#### TASK STATEMENT:
Return each line below that contains the word "conditions", copying every such line in full.

#### RECORDS FOR PROCESSING:
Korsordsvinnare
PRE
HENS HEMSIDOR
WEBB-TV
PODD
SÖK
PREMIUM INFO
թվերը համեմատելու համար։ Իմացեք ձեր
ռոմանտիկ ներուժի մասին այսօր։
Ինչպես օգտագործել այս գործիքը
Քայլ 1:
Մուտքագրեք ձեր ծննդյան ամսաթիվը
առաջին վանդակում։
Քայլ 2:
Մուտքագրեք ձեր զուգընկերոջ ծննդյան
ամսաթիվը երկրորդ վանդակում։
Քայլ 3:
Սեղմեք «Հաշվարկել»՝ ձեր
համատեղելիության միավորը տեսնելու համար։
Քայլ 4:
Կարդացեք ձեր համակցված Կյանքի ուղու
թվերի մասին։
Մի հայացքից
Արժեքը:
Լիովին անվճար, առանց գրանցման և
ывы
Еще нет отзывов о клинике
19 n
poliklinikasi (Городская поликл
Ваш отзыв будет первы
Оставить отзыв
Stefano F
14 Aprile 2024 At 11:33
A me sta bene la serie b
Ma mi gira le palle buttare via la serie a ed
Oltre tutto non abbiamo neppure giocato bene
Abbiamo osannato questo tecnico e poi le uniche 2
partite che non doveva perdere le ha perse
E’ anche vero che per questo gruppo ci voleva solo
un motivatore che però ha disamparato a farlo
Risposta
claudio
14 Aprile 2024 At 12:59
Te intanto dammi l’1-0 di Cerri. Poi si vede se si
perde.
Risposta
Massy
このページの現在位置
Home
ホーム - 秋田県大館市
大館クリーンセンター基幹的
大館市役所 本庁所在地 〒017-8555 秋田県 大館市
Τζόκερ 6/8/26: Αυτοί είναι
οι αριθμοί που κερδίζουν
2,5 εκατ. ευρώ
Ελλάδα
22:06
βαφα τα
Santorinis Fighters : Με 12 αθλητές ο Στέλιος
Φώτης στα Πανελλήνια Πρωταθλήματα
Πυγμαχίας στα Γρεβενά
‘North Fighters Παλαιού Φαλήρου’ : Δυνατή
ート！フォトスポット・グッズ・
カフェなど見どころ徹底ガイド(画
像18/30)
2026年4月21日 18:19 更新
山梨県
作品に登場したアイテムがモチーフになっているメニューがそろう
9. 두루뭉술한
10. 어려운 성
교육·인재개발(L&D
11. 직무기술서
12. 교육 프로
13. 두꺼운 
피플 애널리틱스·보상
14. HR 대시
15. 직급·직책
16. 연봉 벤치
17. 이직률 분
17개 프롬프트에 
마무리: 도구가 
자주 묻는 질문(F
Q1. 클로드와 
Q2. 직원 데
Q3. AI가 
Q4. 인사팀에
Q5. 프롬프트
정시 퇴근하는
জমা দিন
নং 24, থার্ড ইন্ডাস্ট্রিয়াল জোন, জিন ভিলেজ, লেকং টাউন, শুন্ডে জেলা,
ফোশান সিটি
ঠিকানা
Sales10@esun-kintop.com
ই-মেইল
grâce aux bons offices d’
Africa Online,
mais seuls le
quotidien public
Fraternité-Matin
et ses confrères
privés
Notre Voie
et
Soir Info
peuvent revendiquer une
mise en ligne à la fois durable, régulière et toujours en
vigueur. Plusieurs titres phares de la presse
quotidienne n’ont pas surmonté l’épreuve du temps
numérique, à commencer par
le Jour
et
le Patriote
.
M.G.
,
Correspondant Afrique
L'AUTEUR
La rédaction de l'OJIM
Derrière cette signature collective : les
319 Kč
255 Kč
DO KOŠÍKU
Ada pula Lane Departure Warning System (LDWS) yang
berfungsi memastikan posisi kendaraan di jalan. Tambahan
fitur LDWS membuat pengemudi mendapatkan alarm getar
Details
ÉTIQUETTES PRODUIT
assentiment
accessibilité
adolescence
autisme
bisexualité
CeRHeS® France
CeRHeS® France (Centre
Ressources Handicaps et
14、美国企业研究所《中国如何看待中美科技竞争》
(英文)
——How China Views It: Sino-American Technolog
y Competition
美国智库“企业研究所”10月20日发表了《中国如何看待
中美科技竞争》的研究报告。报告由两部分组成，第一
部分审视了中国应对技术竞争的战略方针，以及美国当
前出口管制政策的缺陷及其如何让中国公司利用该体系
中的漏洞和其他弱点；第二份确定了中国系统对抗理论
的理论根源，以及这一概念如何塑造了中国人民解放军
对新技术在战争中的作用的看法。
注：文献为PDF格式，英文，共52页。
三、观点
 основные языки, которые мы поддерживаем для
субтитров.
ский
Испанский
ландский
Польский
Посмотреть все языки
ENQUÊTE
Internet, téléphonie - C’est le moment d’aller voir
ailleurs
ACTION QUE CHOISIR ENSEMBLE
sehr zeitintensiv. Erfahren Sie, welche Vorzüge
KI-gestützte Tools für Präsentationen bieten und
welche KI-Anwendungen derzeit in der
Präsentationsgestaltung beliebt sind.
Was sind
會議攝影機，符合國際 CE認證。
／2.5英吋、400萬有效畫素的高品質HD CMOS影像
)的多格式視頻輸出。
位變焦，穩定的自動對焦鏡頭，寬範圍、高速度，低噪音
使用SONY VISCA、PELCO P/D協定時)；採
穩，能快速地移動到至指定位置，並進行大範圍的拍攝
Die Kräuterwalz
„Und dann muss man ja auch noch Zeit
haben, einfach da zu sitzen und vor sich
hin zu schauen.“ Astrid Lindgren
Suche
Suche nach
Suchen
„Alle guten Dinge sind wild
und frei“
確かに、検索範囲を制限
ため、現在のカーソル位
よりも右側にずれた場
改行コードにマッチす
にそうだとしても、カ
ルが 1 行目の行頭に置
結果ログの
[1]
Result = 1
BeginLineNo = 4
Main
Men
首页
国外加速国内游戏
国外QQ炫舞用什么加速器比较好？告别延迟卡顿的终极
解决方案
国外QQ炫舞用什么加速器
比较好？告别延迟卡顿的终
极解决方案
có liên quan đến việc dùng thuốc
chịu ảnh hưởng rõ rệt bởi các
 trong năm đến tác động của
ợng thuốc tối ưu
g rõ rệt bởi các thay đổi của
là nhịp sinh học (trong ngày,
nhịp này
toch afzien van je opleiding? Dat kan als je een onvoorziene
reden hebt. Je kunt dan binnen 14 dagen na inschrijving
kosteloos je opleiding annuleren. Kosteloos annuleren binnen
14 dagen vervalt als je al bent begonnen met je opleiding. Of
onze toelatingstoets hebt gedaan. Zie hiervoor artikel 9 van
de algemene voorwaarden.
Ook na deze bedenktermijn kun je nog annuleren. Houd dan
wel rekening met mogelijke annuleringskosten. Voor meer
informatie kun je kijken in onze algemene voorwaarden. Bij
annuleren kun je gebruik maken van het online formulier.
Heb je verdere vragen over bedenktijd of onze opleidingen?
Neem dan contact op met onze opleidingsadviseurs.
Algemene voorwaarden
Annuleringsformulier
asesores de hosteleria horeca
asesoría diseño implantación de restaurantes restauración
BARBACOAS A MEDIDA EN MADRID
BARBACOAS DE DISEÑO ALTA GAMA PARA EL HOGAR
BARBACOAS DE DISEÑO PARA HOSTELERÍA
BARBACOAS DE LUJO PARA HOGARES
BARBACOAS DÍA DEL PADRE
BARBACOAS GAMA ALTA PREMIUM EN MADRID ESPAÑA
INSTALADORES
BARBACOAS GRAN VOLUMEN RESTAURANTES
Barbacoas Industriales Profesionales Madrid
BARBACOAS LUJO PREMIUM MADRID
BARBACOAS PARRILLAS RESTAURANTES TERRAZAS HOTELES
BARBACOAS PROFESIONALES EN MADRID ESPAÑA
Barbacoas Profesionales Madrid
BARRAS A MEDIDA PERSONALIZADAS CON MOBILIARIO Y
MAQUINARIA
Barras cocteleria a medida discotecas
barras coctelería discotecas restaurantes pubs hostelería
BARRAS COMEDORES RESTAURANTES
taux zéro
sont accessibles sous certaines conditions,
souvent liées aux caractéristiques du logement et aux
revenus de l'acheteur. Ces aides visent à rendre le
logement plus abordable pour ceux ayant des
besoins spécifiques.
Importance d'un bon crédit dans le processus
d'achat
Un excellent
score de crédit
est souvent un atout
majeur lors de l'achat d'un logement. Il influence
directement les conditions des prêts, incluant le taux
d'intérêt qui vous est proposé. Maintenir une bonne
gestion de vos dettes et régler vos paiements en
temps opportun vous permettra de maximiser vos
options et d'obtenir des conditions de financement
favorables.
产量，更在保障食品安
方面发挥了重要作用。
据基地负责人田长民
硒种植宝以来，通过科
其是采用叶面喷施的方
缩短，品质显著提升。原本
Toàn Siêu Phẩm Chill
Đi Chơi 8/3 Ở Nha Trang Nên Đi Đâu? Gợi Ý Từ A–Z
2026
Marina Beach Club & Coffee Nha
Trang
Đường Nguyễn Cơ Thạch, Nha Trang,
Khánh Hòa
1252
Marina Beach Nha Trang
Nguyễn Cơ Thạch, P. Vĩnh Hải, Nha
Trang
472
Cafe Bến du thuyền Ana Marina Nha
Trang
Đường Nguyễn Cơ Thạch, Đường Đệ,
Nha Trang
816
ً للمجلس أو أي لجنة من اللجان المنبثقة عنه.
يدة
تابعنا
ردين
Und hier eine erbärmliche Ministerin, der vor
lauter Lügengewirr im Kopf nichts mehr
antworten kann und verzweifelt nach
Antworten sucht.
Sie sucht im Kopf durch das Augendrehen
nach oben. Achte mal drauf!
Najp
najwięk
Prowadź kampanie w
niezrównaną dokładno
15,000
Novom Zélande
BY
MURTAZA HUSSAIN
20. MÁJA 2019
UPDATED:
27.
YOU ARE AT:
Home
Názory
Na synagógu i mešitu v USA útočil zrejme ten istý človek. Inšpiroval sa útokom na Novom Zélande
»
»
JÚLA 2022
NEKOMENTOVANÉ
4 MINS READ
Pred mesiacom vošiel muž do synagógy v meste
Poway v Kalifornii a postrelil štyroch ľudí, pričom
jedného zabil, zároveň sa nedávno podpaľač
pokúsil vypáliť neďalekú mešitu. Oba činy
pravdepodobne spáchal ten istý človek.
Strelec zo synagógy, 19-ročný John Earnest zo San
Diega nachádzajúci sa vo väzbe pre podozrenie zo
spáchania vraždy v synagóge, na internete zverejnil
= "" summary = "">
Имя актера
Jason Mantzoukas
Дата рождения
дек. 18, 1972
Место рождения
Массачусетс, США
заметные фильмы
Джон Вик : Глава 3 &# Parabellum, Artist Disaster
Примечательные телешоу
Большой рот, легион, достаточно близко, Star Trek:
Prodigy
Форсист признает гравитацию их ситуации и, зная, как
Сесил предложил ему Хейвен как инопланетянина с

#### EXERCISE ANSWER:
sont accessibles sous certaines conditions,
directement les conditions des prêts, incluant le taux
options et d'obtenir des conditions de financement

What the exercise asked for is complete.